Several new classes of herbicides, such as the sulfonylureas, have inhibition of acetolactate synthase as their apparent mode of action. Acetolactate synthase and acetohydroxyacid synthase are two names for the enzyme EC 4.1.3.18, which will hereinafter be referred to as ALS/AHAS. ALS/AHAS catalyzes conversion of pyruvate to acetolactate in the first step of a multistep biosynthetic pathway by which plants synthesize valine and leucine. ALS/AHAS inhibitors are of great interest as herbicides for a variety of reasons. Because vertibrates do not synthesize valine and leucine, the mode of action does not threaten vertibrates. Further, many of the newly discovered compounds are active at very low doses.

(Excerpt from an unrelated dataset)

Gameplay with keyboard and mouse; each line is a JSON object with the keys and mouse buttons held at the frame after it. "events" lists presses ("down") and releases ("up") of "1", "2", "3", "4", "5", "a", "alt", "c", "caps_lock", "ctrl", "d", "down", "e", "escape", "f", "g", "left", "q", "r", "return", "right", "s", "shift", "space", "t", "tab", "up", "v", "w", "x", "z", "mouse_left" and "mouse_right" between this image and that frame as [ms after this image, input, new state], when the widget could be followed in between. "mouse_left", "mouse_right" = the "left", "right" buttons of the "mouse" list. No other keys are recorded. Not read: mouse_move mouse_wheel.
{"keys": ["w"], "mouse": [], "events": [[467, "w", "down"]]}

The emergence of target-site based resistance to ALS/AHAS inhibiting herbicides has, however, raised concern for the viability of this class of products. The onset of resistance has been both rapid and extensive. A total of eleven weed species resistant to ALS/AHAS inhibiting herbicides are known. These are distributed over at least four countries, eleven U.S. states, and three Canadian provinces. Well over 400 sites of Kochia resistance have been identified in North America during the past six years. Three consecutive years of sulfonylurea use in Idaho wheat prodution selected for resistance in Lactuca serriola. Further, resistant biotypes do not appear to suffer any significant penalty in terms of fitness. The relatively rapid emergence of resistance, coupled to high fitness of resistant biotypes, necessitates the development of resistance management strategies.
Resistance management efforts will have a significantly greater chance of succeeding if a method is available to rapidly identify resistant weeds. Ideally, a field researcher should be able to sample tissue from a putative resistant weed, test for resistance either in the field or back in the laboratory, and plan and execute an appropriate strategy all within a few hours.